Supporting File - Gaelic Translation
A Gaelic translation of the Plan can be found in the supporting files section on the right-hand side of this page.
This first Strategic Management Plan for the Scottish Crown Estate marks a further milestone in our wider programme of work to secure devolution and reform the management of the Scottish Crown Estate. The assets include rural estates, just under half of Scotland’s foreshore and leasing rights for activities on the seabed out to 200 nautical miles.
The vision, objectives, priorities and policies outlined in the Strategic Management Plan build on the important work to date in securing control of the assets for Scotland, through establishing Crown Estate Scotland to manage the assets, ensuring a smooth transfer for staff, tenants and other stakeholders and reforming the overall framework for management of the assets through the Scottish Crown Estate Act 2019. We are also working with Crown Estate Scotland to identify how wider benefits for Scotland can be enhanced and local approaches to management can be piloted. The objectives, priorities and policies have been developed to enable further progress on these reforms while ensuring alignment with Scottish Ministers’ wider objectives, priorities and policies.
The objectives, priorities and policies for the Scottish Crown Estate not only align with our wider programme presented in the National Performance Framework but also make a significant contribution to our wider objectives, priorities and policies across a range of activities.
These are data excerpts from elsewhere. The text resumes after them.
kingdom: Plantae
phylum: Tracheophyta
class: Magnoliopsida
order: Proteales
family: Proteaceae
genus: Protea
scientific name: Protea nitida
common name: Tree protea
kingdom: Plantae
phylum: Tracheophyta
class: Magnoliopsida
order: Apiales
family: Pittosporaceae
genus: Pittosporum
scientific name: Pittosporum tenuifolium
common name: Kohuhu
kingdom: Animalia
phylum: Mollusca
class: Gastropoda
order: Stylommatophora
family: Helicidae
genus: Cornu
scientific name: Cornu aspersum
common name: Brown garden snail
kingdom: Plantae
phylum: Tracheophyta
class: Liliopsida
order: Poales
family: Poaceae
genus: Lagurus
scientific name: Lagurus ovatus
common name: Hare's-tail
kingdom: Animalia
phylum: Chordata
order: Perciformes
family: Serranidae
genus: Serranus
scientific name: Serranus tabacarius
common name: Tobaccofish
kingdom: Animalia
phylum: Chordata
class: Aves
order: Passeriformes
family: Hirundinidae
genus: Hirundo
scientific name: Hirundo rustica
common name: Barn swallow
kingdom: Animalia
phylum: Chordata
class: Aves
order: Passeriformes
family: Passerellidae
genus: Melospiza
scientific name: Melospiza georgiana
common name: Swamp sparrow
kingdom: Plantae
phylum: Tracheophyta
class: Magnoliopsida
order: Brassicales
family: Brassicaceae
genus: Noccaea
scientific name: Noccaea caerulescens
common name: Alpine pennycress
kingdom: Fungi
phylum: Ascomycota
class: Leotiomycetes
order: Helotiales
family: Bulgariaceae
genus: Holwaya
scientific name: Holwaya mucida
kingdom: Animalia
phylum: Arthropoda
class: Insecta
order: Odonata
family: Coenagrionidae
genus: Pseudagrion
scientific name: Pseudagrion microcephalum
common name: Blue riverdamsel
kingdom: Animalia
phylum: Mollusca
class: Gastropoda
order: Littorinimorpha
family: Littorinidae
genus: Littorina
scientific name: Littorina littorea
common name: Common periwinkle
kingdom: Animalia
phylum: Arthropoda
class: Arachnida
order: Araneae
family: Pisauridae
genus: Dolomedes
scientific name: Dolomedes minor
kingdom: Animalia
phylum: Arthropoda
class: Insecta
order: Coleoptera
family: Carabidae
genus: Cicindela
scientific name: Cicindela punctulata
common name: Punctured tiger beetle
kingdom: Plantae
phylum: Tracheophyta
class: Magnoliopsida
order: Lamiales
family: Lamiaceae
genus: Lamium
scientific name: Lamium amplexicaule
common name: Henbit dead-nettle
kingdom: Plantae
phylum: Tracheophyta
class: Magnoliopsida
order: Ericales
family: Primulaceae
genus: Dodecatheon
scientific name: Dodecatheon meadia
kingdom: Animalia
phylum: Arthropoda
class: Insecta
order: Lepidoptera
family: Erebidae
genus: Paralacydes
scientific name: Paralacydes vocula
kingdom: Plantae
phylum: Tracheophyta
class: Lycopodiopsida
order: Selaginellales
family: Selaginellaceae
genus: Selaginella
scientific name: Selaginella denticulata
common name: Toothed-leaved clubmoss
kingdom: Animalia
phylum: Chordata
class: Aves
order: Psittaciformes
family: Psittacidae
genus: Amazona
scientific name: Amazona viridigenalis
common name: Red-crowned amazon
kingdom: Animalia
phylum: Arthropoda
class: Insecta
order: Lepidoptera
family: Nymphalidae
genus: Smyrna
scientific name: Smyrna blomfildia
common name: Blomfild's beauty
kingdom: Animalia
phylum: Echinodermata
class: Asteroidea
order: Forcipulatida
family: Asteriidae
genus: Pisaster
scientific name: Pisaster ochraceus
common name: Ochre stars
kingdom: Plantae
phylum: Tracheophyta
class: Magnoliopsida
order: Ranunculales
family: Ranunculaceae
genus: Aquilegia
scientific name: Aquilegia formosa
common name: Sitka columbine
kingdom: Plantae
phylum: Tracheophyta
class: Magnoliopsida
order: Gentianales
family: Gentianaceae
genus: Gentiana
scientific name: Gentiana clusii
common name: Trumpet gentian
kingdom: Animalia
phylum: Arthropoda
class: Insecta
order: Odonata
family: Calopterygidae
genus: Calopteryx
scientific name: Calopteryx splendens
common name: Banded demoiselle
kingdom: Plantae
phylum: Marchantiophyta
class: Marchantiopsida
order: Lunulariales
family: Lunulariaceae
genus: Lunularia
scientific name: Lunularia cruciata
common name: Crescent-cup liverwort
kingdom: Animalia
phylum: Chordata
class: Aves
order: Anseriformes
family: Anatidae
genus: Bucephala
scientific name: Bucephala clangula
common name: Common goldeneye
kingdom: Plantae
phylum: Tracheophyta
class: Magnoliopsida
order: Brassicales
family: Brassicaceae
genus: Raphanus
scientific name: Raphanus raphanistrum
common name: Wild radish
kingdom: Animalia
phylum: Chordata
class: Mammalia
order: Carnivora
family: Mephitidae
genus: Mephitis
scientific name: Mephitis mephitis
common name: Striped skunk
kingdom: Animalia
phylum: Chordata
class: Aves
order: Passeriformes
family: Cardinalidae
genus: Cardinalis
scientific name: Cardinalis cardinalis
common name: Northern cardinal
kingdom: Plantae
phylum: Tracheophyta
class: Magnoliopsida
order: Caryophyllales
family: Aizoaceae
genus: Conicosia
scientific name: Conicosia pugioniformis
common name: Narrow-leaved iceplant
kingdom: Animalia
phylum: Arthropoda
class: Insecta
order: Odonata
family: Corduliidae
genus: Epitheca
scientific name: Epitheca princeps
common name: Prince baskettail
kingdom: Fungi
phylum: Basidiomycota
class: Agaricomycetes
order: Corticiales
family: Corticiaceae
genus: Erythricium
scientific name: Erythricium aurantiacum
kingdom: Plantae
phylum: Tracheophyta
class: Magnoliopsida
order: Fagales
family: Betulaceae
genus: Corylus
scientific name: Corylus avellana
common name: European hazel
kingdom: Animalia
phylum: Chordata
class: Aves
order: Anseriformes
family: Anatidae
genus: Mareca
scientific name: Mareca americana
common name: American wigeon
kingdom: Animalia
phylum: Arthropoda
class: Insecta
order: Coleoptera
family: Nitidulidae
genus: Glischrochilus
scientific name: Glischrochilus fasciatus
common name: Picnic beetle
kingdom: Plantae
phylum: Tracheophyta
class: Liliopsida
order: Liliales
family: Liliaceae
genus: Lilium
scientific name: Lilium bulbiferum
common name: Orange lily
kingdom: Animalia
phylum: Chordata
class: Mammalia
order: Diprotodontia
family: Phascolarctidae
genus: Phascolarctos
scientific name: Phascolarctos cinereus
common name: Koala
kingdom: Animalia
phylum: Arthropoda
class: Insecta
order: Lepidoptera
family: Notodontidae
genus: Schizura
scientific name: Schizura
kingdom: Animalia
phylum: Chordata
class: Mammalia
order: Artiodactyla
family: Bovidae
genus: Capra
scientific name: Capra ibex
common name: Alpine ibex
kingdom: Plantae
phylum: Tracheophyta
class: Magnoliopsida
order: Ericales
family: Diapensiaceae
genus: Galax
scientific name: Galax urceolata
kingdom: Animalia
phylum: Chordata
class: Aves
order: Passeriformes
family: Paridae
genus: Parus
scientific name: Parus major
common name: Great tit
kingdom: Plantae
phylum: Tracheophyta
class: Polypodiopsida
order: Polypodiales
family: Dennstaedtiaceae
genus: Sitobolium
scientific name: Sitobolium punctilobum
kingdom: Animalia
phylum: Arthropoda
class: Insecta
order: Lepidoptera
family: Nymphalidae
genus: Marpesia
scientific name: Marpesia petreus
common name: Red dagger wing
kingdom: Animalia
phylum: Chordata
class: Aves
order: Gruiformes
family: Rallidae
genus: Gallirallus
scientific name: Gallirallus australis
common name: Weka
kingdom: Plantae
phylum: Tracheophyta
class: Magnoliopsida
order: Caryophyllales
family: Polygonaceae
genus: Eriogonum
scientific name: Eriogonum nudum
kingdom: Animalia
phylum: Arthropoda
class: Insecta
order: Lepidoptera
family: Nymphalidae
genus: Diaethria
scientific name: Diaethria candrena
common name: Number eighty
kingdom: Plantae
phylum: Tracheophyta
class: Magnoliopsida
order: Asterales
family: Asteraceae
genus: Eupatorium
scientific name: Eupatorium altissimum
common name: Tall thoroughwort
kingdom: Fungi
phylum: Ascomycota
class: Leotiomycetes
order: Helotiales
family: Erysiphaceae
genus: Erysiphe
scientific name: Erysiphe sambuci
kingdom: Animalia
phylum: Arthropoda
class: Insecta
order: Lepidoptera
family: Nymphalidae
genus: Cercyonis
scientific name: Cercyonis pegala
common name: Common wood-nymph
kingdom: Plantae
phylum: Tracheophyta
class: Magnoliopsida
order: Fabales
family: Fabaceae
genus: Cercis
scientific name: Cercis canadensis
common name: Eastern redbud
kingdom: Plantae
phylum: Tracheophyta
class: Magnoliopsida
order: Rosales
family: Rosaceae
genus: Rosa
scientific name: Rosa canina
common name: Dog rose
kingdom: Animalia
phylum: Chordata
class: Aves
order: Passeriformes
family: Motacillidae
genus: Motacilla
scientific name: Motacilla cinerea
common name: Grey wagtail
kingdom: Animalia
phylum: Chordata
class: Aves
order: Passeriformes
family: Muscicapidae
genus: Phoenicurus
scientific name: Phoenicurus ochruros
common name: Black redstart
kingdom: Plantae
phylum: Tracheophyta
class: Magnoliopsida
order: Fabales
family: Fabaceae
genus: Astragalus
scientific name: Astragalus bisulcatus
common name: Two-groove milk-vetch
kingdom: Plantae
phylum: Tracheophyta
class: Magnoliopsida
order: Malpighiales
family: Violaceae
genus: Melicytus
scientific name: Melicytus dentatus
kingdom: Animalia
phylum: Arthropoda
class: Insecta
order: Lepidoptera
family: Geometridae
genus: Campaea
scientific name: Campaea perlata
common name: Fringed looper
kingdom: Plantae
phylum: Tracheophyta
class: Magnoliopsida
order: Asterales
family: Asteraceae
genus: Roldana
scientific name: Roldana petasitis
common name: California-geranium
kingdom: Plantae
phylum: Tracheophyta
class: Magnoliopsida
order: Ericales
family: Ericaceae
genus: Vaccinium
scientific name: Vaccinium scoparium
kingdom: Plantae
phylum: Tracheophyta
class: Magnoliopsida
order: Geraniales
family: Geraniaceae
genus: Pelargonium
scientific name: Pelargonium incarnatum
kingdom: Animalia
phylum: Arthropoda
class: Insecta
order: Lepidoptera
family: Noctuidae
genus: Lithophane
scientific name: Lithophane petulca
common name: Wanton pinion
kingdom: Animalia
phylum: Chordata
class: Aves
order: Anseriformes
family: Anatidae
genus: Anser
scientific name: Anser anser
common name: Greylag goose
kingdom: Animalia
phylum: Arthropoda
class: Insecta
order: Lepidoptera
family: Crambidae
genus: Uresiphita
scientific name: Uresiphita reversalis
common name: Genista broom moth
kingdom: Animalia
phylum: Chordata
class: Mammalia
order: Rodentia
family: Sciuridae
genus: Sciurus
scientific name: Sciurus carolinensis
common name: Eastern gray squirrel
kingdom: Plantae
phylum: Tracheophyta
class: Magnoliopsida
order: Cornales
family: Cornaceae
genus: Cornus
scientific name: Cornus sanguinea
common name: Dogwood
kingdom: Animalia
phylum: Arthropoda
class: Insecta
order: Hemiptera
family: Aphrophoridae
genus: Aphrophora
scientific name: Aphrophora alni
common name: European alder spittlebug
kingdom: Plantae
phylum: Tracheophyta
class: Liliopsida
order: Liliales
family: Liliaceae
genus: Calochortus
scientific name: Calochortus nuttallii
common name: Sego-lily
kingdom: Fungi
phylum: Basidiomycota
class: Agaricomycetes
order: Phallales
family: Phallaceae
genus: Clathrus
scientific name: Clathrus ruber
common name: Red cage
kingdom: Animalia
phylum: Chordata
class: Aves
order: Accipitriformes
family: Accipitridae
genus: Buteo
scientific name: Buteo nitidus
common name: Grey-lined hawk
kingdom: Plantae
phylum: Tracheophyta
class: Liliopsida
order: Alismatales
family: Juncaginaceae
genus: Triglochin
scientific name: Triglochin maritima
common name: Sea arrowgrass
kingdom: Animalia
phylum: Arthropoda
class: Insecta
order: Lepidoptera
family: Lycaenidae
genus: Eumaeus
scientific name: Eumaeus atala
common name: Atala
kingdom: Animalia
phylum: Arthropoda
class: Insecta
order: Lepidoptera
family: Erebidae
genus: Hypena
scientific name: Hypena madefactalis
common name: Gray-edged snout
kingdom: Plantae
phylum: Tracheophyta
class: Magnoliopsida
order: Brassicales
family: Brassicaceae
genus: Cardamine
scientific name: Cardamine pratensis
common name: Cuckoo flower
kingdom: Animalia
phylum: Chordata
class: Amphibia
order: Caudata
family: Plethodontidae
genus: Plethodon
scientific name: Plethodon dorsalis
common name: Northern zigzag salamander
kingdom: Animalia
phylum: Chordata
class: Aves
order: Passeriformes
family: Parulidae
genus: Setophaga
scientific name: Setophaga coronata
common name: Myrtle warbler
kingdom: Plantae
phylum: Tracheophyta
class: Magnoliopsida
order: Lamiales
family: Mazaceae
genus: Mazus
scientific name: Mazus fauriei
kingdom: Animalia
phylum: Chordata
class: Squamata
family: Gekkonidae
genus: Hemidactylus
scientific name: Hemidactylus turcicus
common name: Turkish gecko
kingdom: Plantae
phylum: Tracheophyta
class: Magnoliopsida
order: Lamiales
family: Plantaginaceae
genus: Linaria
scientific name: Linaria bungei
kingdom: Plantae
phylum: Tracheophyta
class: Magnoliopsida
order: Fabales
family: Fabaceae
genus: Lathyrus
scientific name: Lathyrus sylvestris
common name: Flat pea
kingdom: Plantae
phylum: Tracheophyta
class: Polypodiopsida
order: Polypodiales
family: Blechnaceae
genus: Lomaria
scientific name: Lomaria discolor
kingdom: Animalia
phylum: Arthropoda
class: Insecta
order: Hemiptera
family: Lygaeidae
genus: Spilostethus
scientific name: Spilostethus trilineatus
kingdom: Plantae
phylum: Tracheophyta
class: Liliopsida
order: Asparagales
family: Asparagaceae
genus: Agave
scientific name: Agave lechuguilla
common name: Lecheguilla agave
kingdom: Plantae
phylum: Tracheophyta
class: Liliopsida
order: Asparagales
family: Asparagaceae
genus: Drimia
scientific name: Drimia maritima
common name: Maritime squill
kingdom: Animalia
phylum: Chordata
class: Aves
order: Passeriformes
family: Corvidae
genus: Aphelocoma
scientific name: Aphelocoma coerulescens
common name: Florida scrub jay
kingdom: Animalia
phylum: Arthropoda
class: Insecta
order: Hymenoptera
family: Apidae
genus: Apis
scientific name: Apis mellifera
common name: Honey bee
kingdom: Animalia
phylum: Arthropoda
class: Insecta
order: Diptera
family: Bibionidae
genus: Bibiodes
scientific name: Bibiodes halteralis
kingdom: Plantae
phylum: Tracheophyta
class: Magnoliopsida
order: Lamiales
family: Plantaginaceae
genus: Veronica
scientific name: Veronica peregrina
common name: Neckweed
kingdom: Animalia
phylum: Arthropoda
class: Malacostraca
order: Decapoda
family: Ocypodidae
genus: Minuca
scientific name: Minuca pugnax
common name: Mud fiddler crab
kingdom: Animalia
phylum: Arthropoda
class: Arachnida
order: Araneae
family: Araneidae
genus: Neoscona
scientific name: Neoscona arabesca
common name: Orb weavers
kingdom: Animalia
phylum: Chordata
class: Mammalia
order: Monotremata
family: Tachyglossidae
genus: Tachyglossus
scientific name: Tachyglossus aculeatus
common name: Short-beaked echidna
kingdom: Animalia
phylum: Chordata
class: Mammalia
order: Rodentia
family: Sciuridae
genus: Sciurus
These include our response to the global climate emergency, delivery of the principles in the National Planning Framework and the National Marine Plan, implementation of the Energy Strategy, National Tourism Strategy and our work on land reform. Enhancing community empowerment is also an overall priority.
The assets form a core element on how we can protect, use and develop our marine, coastal, rural and other assets in future. Crown Estate Scotland is responsible for management of these physical assets but the expertise and commitment of its staff is another vital asset that Scotland benefits from through their work to maximise the opportunities that can be derived from the physical assets of the Scottish Crown Estate.
I want to ensure that Scotland can continue to draw upon this expertise and commitment. Our work in future to reform the management of the assets should have such issues at the core of their design, including discussions on how we can deliver on local ambitions to enhance local control of assets where such ambitions exist in different parts of Scotland.
I look forward to continuing to work collaboratively across all sectors to realise our vision and further enhance the positive outcomes from managing these important assets for the benefit of Scotland while protecting their value to the Scottish Crown Estate.